Comments, EdgeNotes, In Focus

The psychology of power in the US elections

After the US election, we are waiting for the transfer of power. But Trump doesn’t seem willing to concede. Instead he is seeking spurious grounds for legal challenges to the vote.

 

Steve Latham

 

This seems typical of his emotional immaturity, what his niece, a psychotherapist, terms his ‘narcissistic personality’, centred on getting his own way.

The Mayor of Philadelphia also remarked that the President needed to ‘put his big boy pants on’, and admit defeat.

It does appear that Trump is like a child, throwing his toys out of the pram, in a hissy fit, because he feels frustrated that the external world does not bend to his will: a classic Freudian trope. His accusations of electoral fraud appear to have no basis. So why does he pursue them? Presumably to muddy the waters of democracy, delegitimise Biden, and pave the way for a second run in 2024.

But do his generals believe these charges? Or are they cynically supporting Trump in his political manoeuvring?

Maybe they don’t believe the actual indictments, but they may think that by going along with them, the wider aims of destabilisation may be attained.

So what about his supporters, his loyal foot soldiers? Watching interviews with them on TV, they do seem to be genuine believers.

Because it does feel like observing followers of a cult, whose leader has made a visibly false prediction.

Leon Festinger’s classic study of ‘cognitive dissonance’, When Prophecy Fails, shows how religious adherents adapt to failed expectations.

They actually continue to assert their beliefs, in face of empirical evidence; indeed the experience may make their faith even stronger and more extreme.

This denial of reality among Trump supporters is evident, from their backing for other conspiracy theories besides vote rigging: for example QAnon, anti-vaxxing,  and climate change denial.

Moreover, it runs the risk of further fuelling the Right, perhaps provoking the use of violence; as two armed men were arrested dangerously near a voting station in Pennsylvania.

The militias are ready and primed for action; and no matter how aggressive the Antifa groups are, they don’t usually carry guns.
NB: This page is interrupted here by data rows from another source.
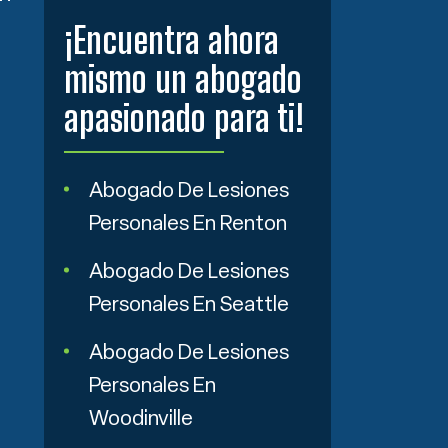
¡Encuentra ahora
mismo un abogado
apasionado para ti!
Abogado De Lesiones
Personales En Renton
Abogado De Lesiones
Personales En Seattle
Abogado De Lesiones
Personales En
Woodinville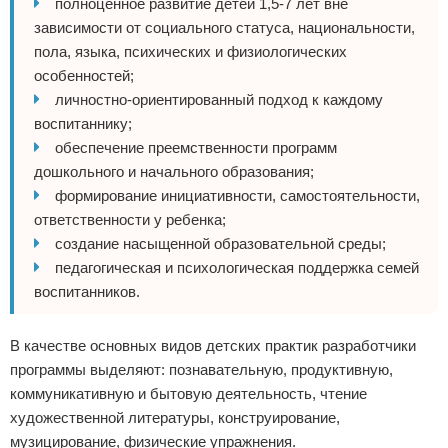
полноценное развитие детей 1,5-7 лет вне
зависимости от социального статуса, национальности,
пола, языка, психических и физиологических
особенностей;
личностно-ориентированный подход к каждому
воспитаннику;
обеспечение преемственности программ
дошкольного и начального образования;
формирование инициативности, самостоятельности,
ответственности у ребенка;
создание насыщенной образовательной среды;
педагогическая и психологическая поддержка семей
воспитанников.
В качестве основных видов детских практик разработчики
программы выделяют: познавательную, продуктивную,
коммуникативную и бытовую деятельность, чтение
художественной литературы, конструирование,
музицирование, физические упражнения.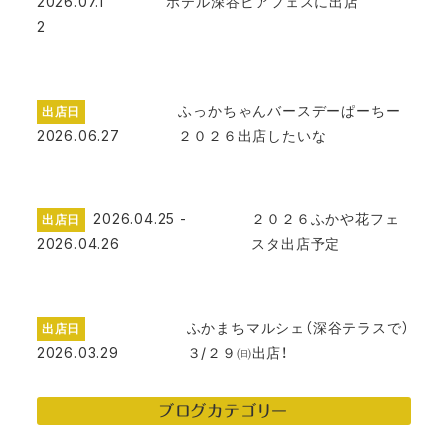
2026.07.1
ホテル深谷ビアフェスに出店
2
ふっかちゃんバースデーぱーちー
出店日
2026.06.27
２０２６出店したいな
2026.04.25 -
２０２６ふかや花フェ
出店日
2026.04.26
スタ出店予定
ふかまちマルシェ（深谷テラスで）
出店日
2026.03.29
３/２９㈰出店！
ブログカテゴリー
Although the news outlets are calling the election for Biden, the conservative revolution mistrusts the mainstream media; what they call (using Nazi terminology) the lűgenpresse: the “lying press”.

Within the Whitehouse, the atmosphere, seems febrile, reminiscent Hitler’s bunker in the last days of the Reich.

His adjutants appear unwilling to confront him with the truth, “those armoured divisions on the map are illusions”, “those fraudulent ballots don’t exist”.

The remainder collude with his insanity, for their own personal reasons: delusions of grandeur, political ambition.

What it missing is any sense of common reality, an agreed truth, a process of consensus. Biden, damned with faint praise, is perceived as a ‘good man’, but can he bring peace to a fractured nation?

His politics has been that of the neo-liberal elite who provoked the populist reaction which propelled Trump into power. Can we expect any significant change to arise from this tainted political source?